Security Considerations

Isn’t this less secure than a password?

In a practical sense, not really. The private key that’s generated is stored on the computer you’re using, and it is never transferred, not even to be verified. This private key ONLY matches with that ONE public key, and the connection needs to be started from the computer that has the private key. RSA is pretty secure and uses a 2048 bit-length by default.

Ssh Download File To Local Time

It’s actually pretty similar in theory to using your password. If someone has knows your password, your security goes out of the window. If someone has your private key file, then security is lost to any computer that has the matching pubic key, but they need access to your computer to get it.

Download A File From Ssh

Can this be more secure?

You can combine a password with key files. Follow the steps above, but enter a strong passphrase. Now, when you connect over SSH or use SCP, you’ll need the proper private key file as well as the proper passphrase.

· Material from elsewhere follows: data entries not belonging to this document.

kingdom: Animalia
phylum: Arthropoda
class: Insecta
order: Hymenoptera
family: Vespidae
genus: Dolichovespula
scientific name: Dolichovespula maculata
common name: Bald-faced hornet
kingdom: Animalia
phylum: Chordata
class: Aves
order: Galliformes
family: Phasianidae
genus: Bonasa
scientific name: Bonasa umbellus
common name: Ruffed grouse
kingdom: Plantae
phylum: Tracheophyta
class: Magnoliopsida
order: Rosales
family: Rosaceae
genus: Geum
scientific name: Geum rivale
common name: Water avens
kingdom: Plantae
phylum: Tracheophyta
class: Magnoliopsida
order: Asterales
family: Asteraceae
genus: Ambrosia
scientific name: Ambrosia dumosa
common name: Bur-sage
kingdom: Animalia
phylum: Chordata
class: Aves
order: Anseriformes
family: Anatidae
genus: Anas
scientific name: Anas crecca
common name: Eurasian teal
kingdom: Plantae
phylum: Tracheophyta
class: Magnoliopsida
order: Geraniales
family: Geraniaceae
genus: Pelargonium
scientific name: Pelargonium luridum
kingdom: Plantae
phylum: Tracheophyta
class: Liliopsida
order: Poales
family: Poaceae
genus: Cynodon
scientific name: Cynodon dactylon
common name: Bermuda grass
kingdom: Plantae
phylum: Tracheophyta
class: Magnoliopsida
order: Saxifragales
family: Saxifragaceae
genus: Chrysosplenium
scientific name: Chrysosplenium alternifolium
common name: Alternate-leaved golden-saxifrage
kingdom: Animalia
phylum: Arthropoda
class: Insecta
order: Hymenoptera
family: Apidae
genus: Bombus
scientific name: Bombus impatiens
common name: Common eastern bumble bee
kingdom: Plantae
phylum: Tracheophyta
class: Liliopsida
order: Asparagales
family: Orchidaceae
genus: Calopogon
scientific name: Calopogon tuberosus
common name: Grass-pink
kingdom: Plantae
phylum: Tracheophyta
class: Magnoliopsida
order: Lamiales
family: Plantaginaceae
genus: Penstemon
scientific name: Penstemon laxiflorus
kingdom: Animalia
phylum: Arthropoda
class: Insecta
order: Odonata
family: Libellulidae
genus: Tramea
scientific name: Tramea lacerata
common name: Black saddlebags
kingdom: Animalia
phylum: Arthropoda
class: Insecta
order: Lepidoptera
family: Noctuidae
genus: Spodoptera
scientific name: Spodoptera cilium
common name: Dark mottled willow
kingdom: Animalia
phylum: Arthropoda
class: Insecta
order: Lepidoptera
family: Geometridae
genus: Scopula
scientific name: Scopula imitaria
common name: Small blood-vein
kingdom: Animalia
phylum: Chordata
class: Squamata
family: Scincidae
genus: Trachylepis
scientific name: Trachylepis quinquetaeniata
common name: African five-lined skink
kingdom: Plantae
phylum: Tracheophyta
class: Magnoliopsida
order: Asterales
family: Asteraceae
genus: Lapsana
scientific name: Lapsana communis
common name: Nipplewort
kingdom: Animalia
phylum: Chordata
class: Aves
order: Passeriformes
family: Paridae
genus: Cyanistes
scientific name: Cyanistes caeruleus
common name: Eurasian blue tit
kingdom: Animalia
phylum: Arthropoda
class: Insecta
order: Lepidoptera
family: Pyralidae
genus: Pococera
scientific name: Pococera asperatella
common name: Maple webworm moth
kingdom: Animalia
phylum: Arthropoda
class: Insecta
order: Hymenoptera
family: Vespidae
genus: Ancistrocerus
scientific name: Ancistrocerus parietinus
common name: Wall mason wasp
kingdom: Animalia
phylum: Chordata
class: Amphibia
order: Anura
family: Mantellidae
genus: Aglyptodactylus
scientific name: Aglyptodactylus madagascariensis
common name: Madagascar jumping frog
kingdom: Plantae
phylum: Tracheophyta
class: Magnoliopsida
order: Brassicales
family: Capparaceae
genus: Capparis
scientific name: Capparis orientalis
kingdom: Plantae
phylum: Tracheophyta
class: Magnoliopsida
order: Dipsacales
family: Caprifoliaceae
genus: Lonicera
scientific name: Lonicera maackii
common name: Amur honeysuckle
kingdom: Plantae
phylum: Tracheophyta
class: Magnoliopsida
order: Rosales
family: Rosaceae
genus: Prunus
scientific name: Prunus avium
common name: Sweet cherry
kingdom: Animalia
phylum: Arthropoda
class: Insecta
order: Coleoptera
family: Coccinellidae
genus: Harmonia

Once you enter your passphrase once, you won’t be asked again for it until you close your session. That means that the first time you SSH/SCP, you’ll need to enter your password, but all subsequent actions won’t require it. Once you log out of your computer (not the remote one) or close your terminal window, then you’ll have to enter it again. In this way, you’re not really sacrificing security, but you’re also not harassed for passwords all the time.

Can I reuse the public/private key pair?

This is a really bad idea. If someone finds your password, and you use the same password for all of your accounts, then they now have access to all of those accounts. Similarly, your private key file is also super-secret and important. (For more information, take a look at How To Recover After Your Email Password Is Compromised)

It’s best to create new key pairs for every computer and account you want to link. That way, if one of your private keys get caught somehow, then you’ll only compromise one account on one remote computer.

It’s also really important to note that all of your private keys are stored in the same place: in ~/.ssh/ on your computer, you can use TrueCrypt to create a secure, encrypted container, then create symlinks in your ~/.ssh/ directory. Depending on what I’m doing, I use this super-paranoid super-secure method to put my mind at ease.

Have you used SCP in any scripts? Do you use key files instead of passwords? Share your own expertise with other readers in the comments!